Organisée par la direction des productions animales (DPA) du ministère, cette initiative marque le démarrage des opérations d’approvisionnement du pays en bétail, en vue de garantir une disponibilité suffisante sur l’ensemble du territoire national à l’approche de l’Aïd el-Kebir.
Dans son intervention, le ministre a relevé qu’ « à l’approche de cette fête religieuse majeure, une préoccupation légitime anime les ménages ivoiriens, à savoir la disponibilité du bétail et la maîtrise des prix ». Il a, à cet effet, tenu à rassurer les populations quant à l’effectivité de l’approvisionnement, malgré un contexte sous-régional marqué par des défis sécuritaires et des mutations géopolitiques dans l’espace sahélien, ayant perturbé les circuits traditionnels.
« Je suis venu vous dire, au nom du gouvernement que votre sérénité est notre priorité absolue. (…). Nous avons réorganisé nos corridors. Désormais, le bétail afflue via de nouveaux axes, notamment le Nigéria, le Bénin, le Togo et le Ghana, avec des points de contrôle sécurisés par nos postes d’inspections de Noé, Takikro, Soko et Doropo. Cette diversification est la garantie que le marché ivoirien ne sera jamais pris au dépourvu », a indiqué Sidi Tiémoko Touré.

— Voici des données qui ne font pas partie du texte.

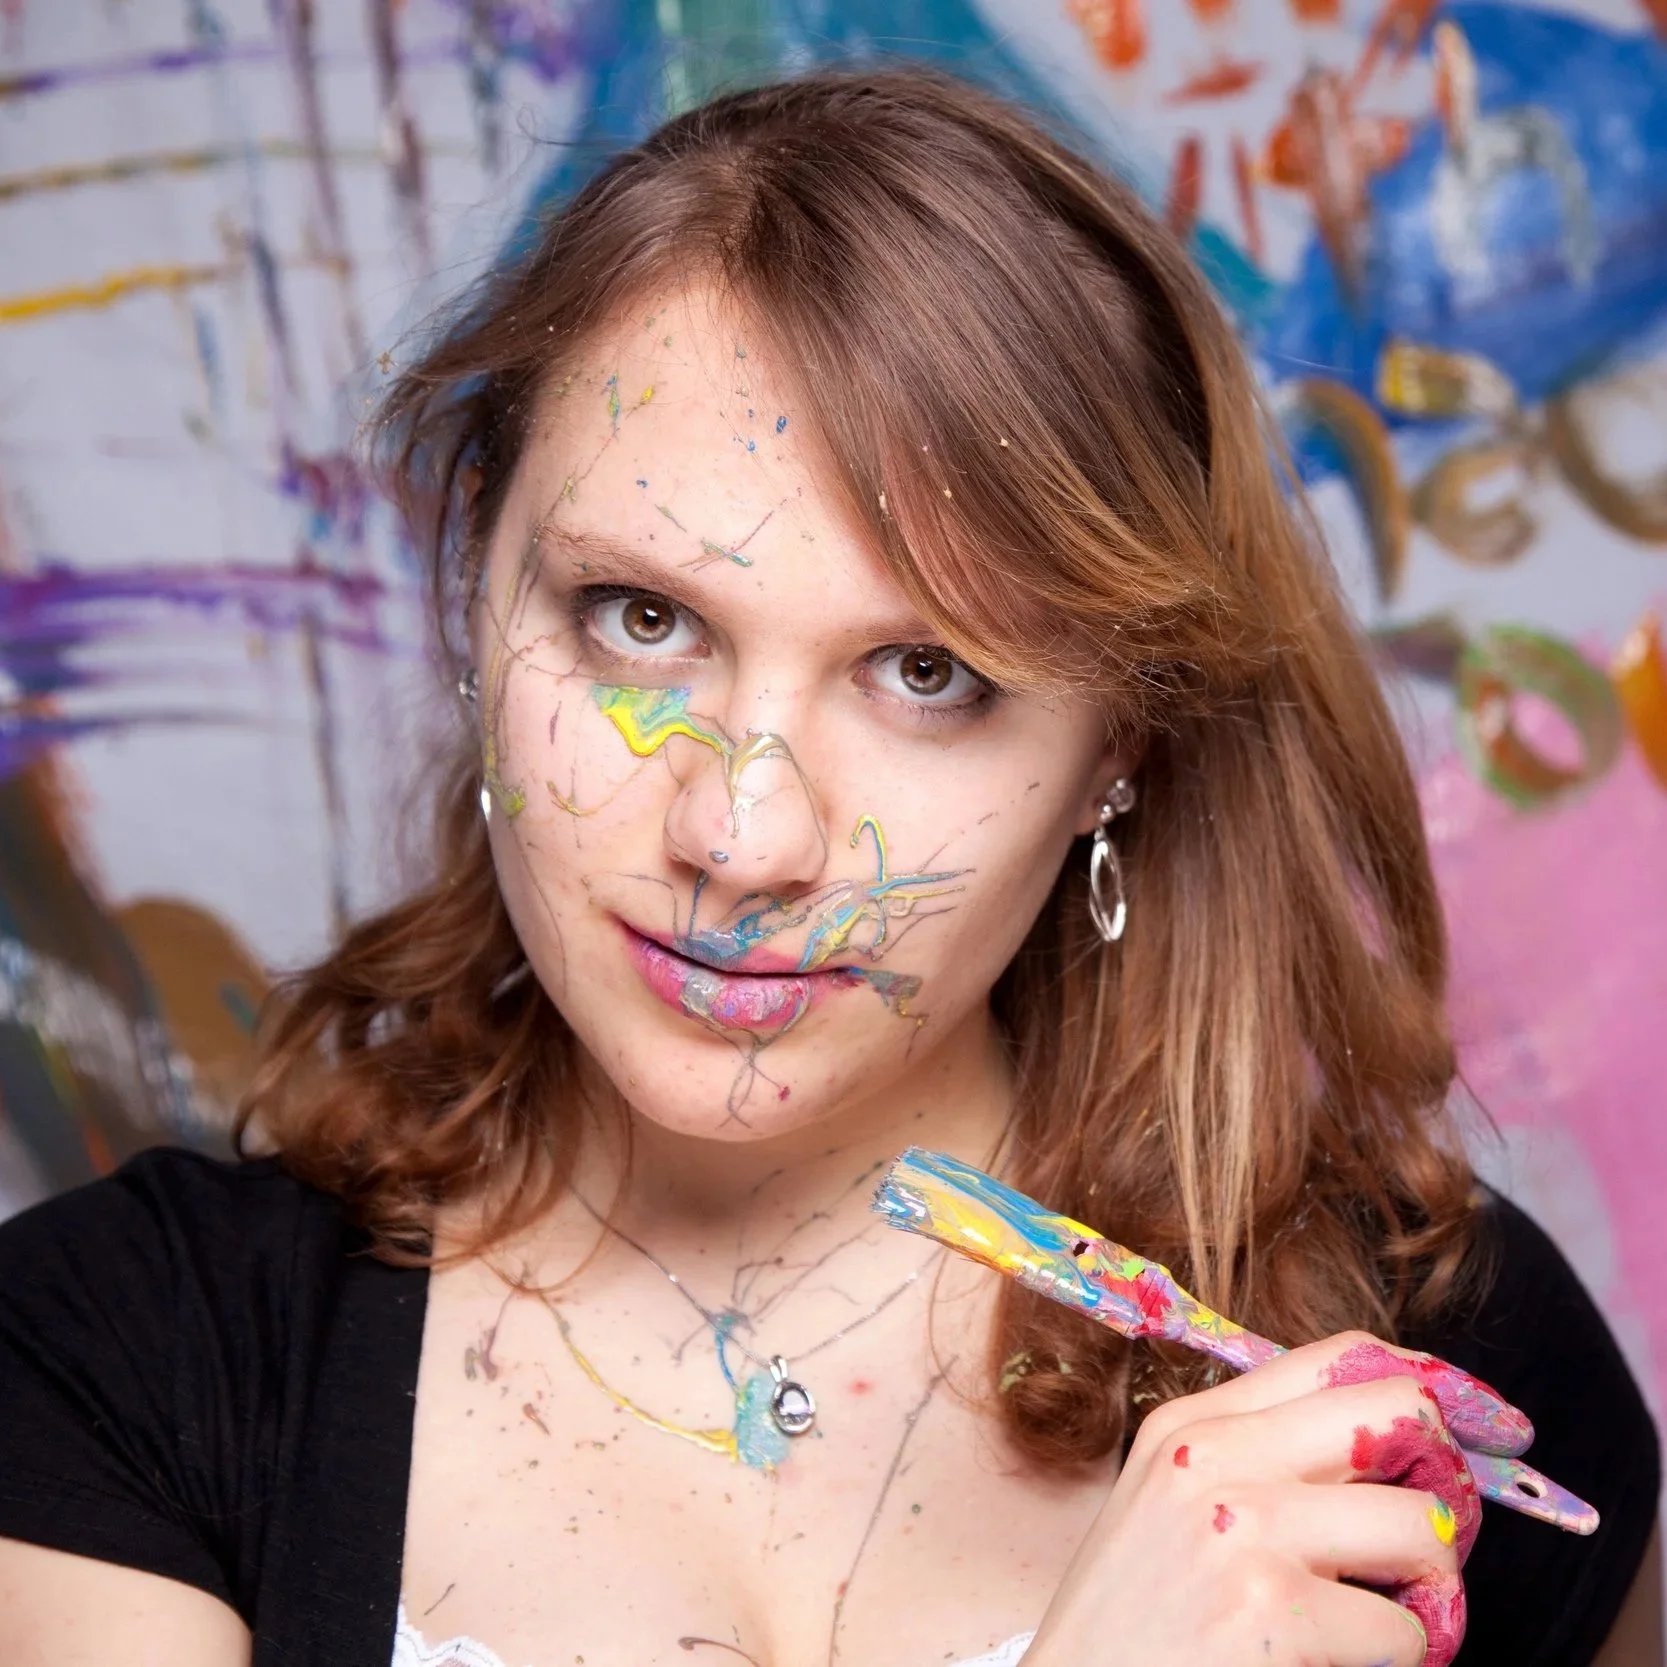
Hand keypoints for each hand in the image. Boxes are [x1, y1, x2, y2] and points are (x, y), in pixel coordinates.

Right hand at [1023, 1331, 1494, 1666]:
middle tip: (1435, 1536)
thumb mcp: (1170, 1508)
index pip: (1338, 1357)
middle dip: (1445, 1475)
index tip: (1482, 1427)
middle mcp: (1212, 1457)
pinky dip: (1395, 1660)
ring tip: (1385, 1617)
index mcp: (1190, 1425)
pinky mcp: (1270, 1612)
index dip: (1429, 1384)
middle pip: (1396, 1410)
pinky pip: (1403, 1628)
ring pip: (1420, 1526)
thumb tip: (1395, 1453)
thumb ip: (1257, 1463)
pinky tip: (1341, 1664)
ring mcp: (1241, 1529)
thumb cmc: (1133, 1625)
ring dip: (1428, 1586)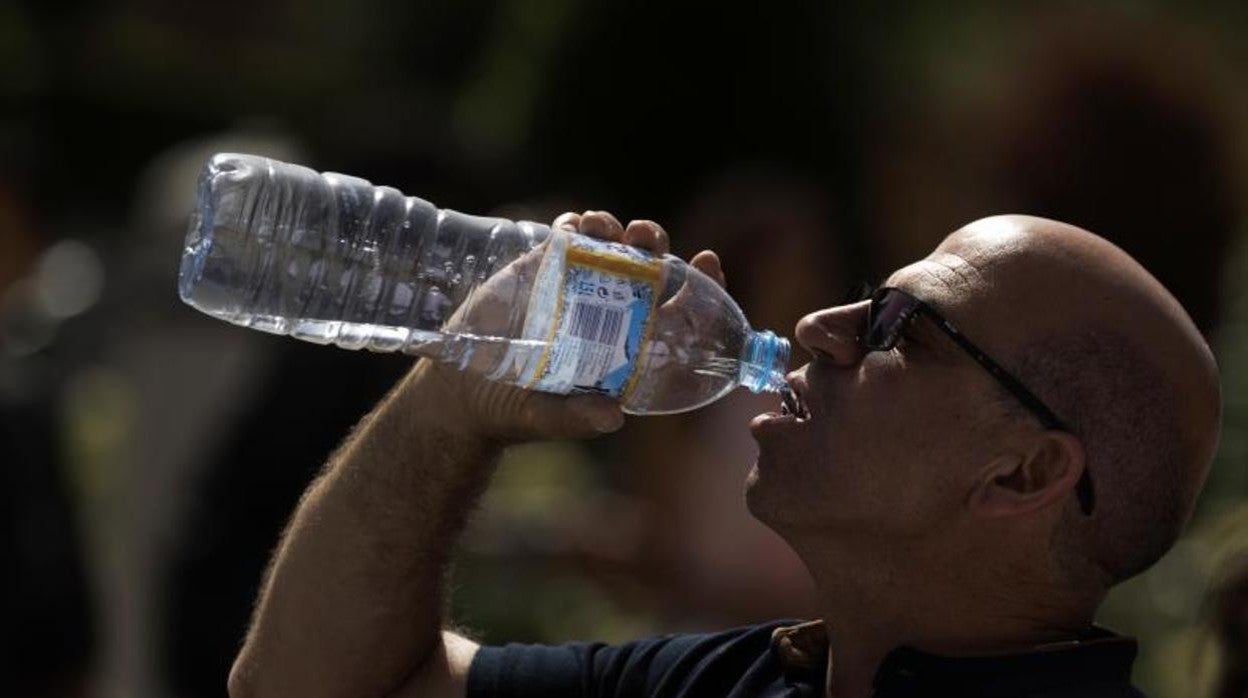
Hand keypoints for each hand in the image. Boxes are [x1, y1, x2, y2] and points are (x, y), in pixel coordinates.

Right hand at [406, 210, 724, 442]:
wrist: (462, 393)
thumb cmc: (515, 412)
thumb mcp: (547, 419)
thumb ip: (578, 418)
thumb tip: (612, 418)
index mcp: (629, 348)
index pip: (680, 312)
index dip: (702, 286)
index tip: (709, 261)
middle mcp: (611, 313)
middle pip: (650, 269)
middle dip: (655, 245)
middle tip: (645, 238)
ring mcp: (578, 287)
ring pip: (612, 246)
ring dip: (615, 229)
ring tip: (604, 227)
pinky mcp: (542, 269)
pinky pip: (568, 238)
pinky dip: (575, 226)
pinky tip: (573, 227)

S’adressant aux acteurs de la filière, il a exhorté les commerçants à faire preuve de civisme, insistant sur la nécessité d’éviter toute spéculation sur les prix. Il a également appelé les forces de défense et de sécurité à accompagner efficacement les opérations d’approvisionnement, tout en rassurant sur le déploiement d’un dispositif national de suivi et de régulation des prix.
« Le message du gouvernement est un message d’assurance : la Tabaski 2026 sera une réussite. Nous sommes mobilisés, nous sommes prêts, et nous ne laisserons aucun foyer sans la capacité de célébrer ce rite sacré dans la dignité », a-t-il conclu.
Chaque année, la Côte d’Ivoire enregistre une demande nationale estimée entre 300 000 et 350 000 têtes d’ovins, dont une part importante est destinée au district autonome d’Abidjan.